*** Input for this task ***

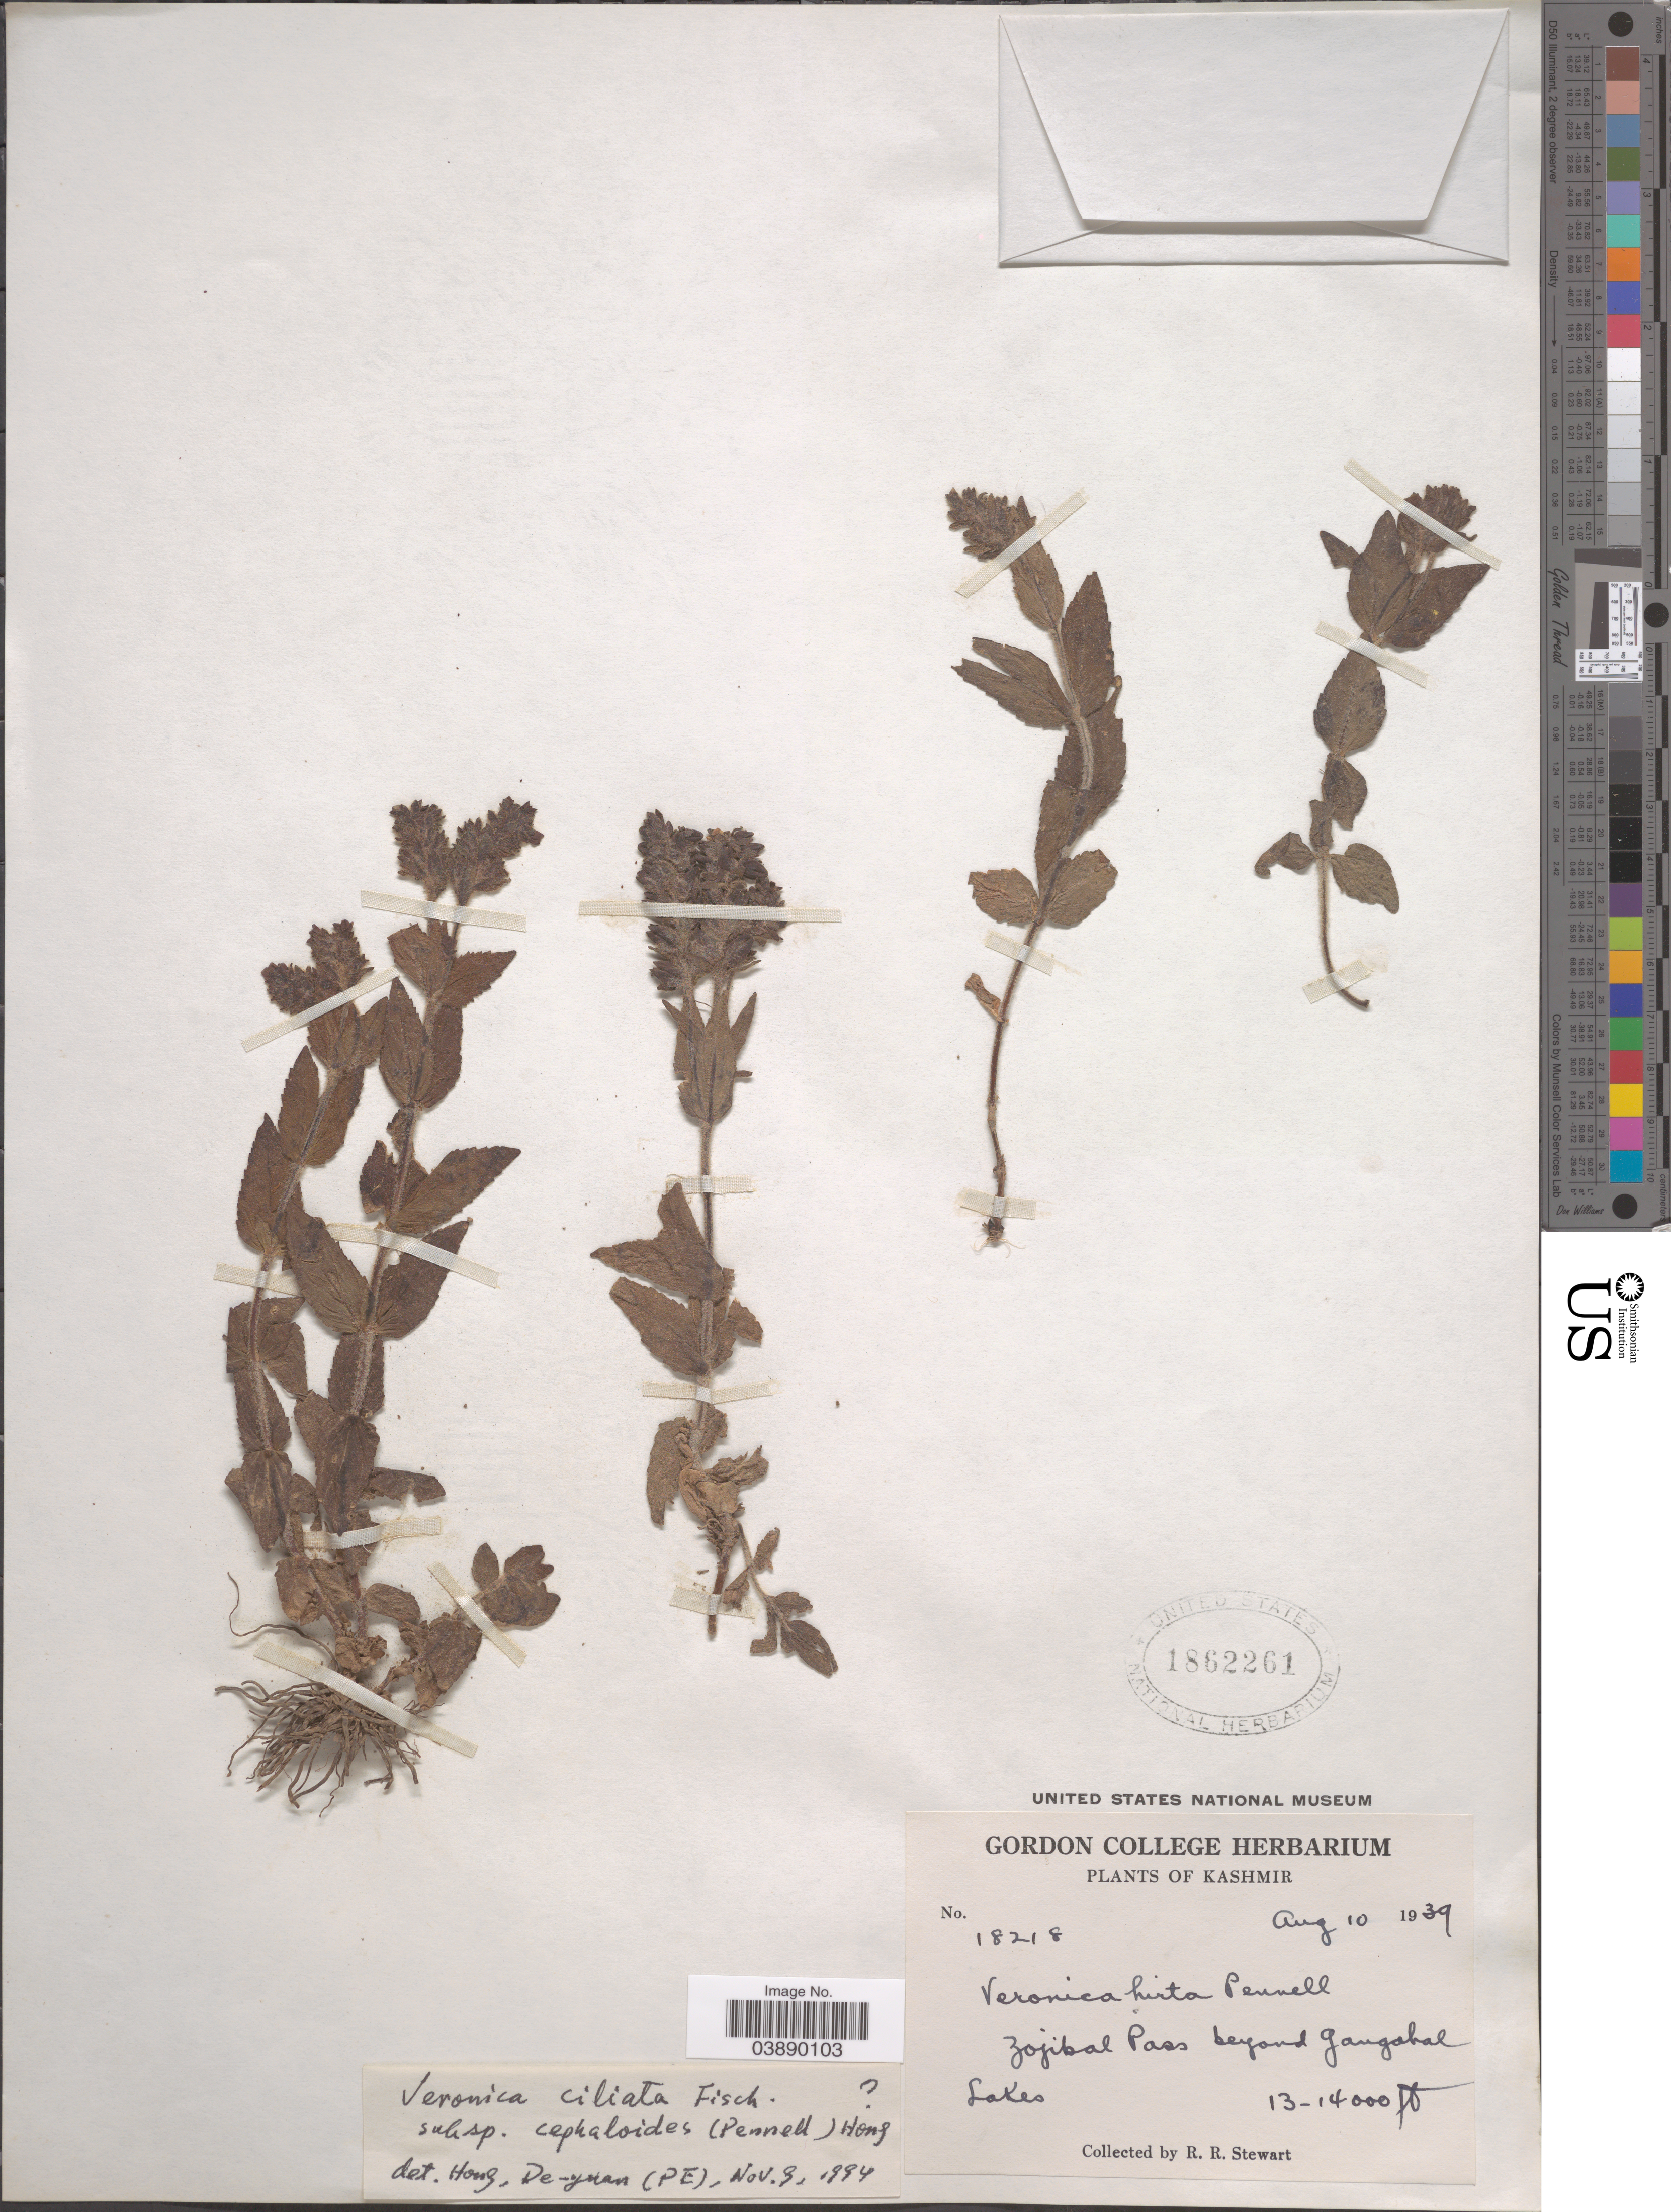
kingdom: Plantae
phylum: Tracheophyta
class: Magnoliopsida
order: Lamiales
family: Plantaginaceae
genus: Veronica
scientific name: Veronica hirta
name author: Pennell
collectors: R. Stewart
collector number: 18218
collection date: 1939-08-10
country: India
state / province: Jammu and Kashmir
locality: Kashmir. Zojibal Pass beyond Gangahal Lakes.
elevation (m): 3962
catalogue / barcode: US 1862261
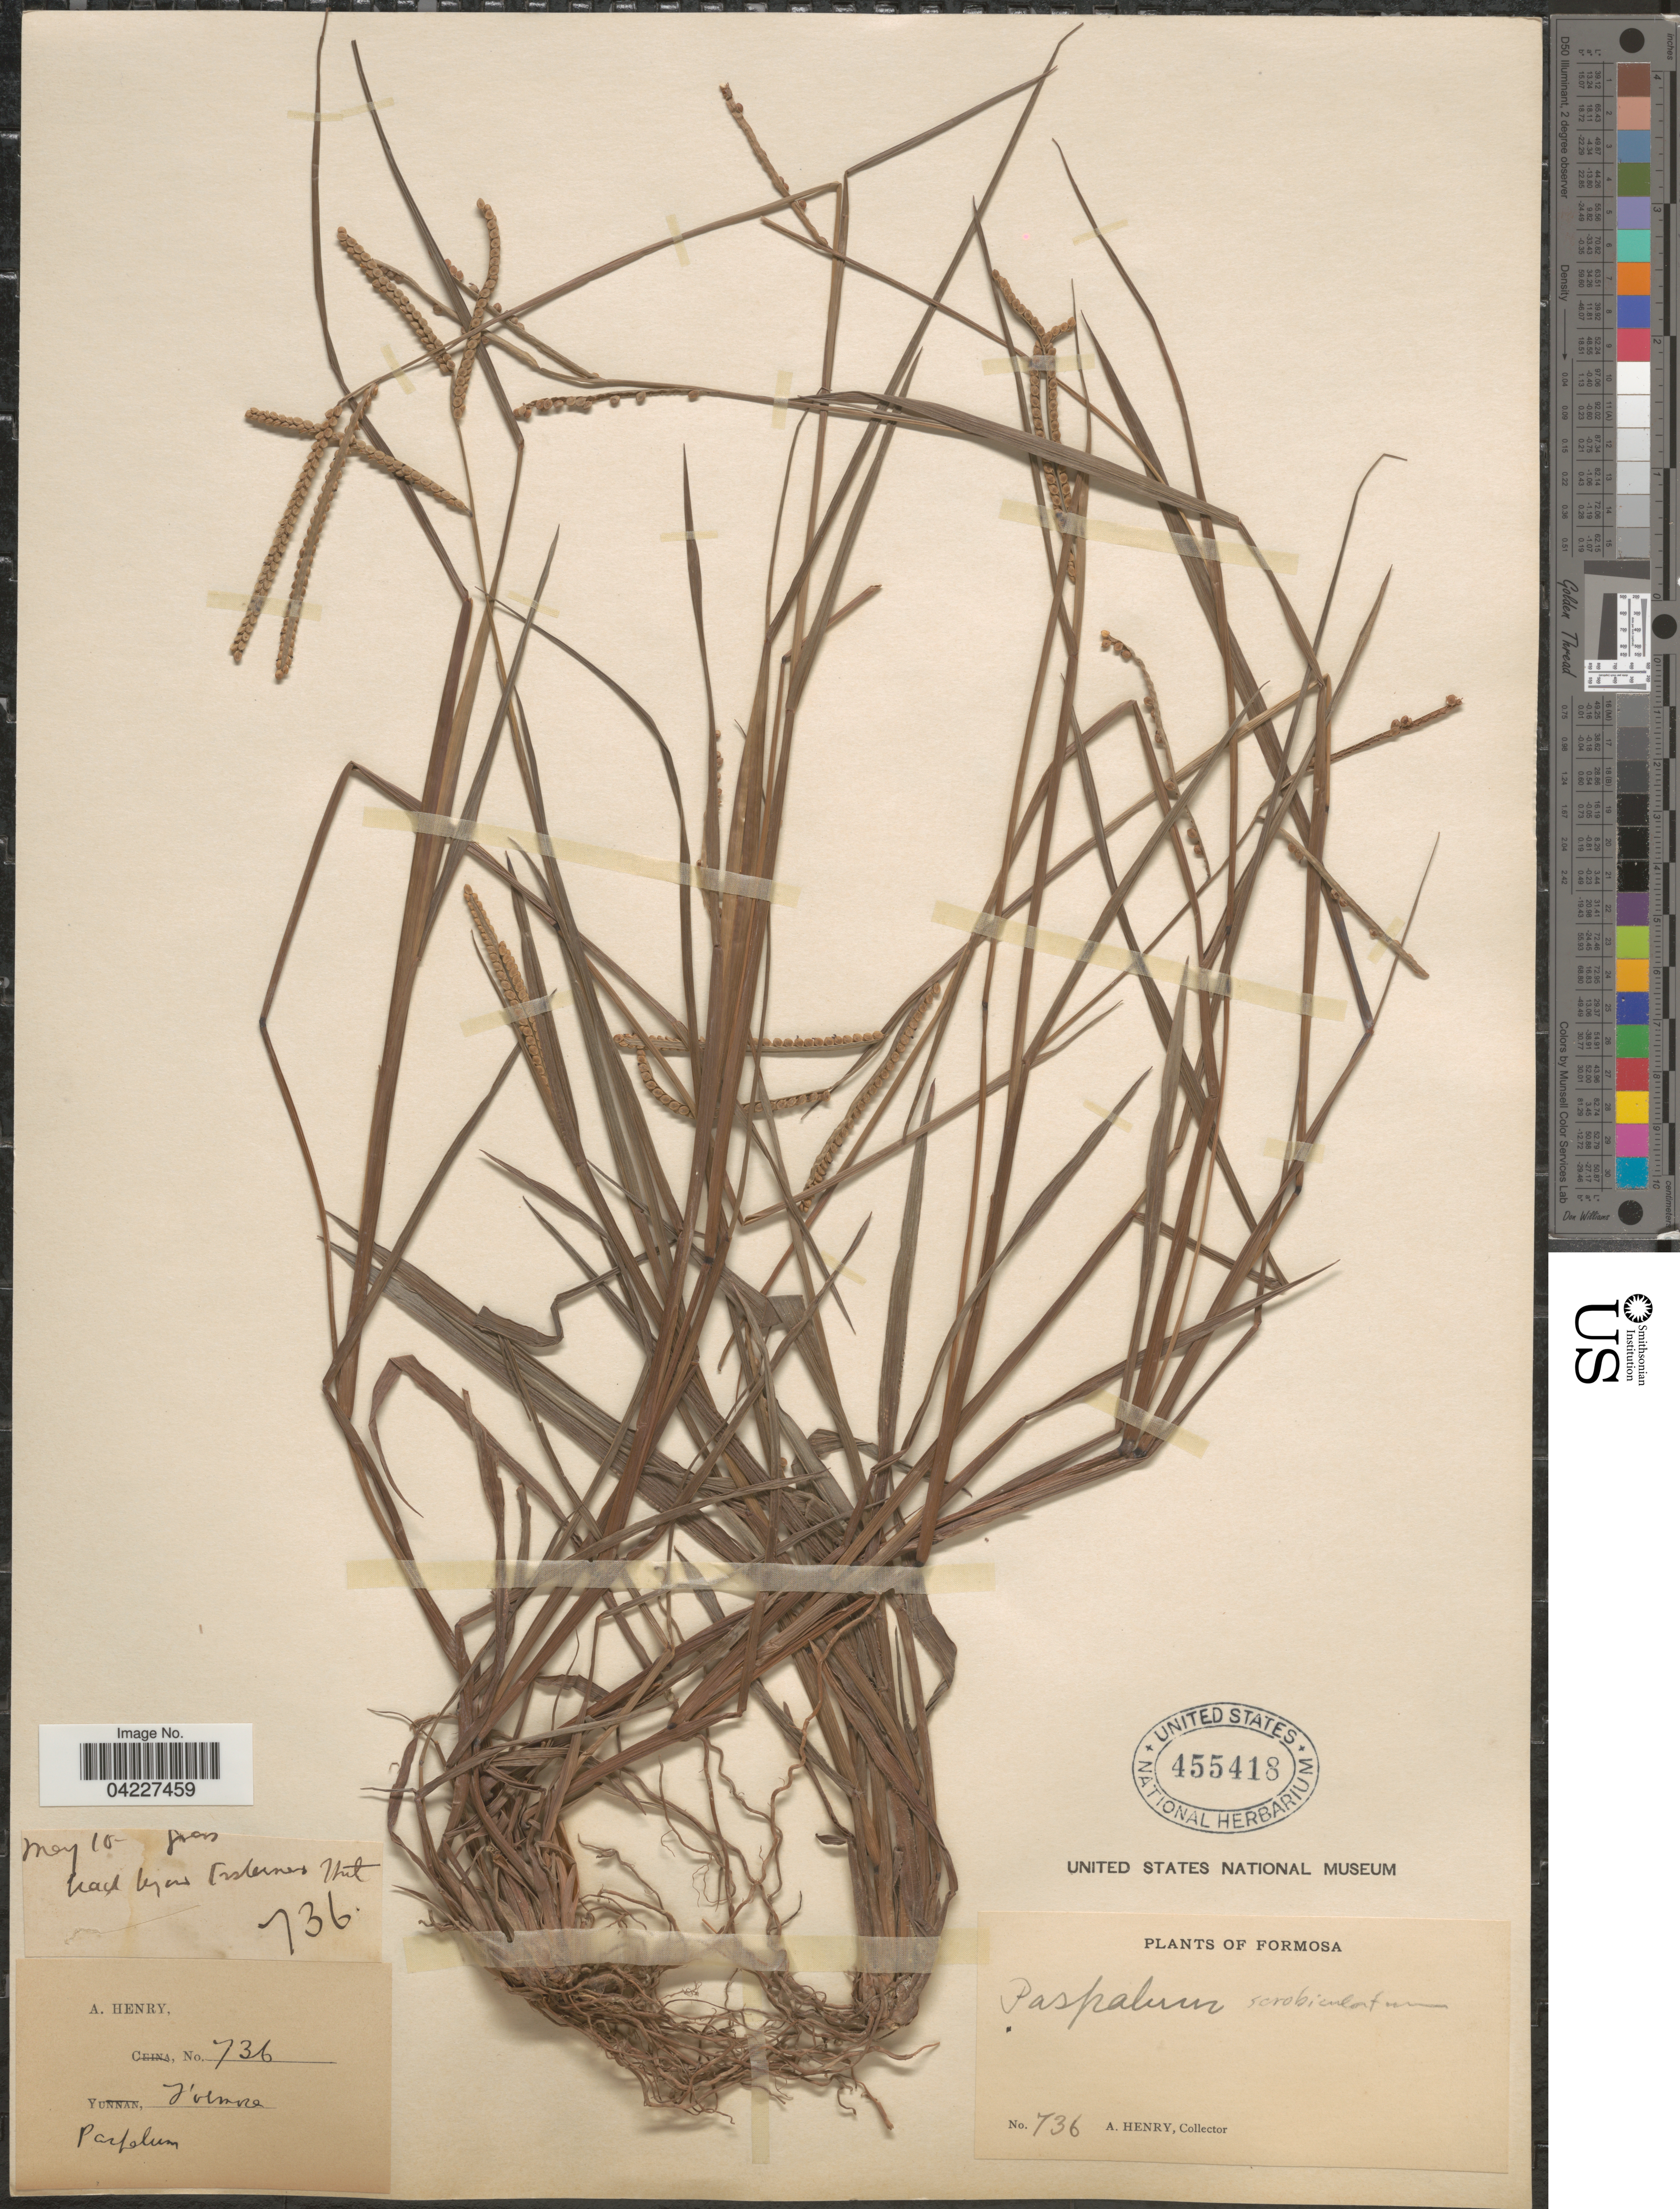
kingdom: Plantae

***

* **Task**: Reproduce every line of the records above without alteration, omitting the pictures.

* **Solution for this exercise**:
kingdom: Plantae
phylum: Tracheophyta
class: Magnoliopsida
order: Lamiales
family: Plantaginaceae
genus: Veronica
scientific name: Veronica hirta
name author: Pennell
collectors: R. Stewart
collector number: 18218
collection date: 1939-08-10
country: India
state / province: Jammu and Kashmir
locality: Kashmir. Zojibal Pass beyond Gangahal Lakes.
elevation (m): 3962
catalogue / barcode: US 1862261
kingdom: Plantae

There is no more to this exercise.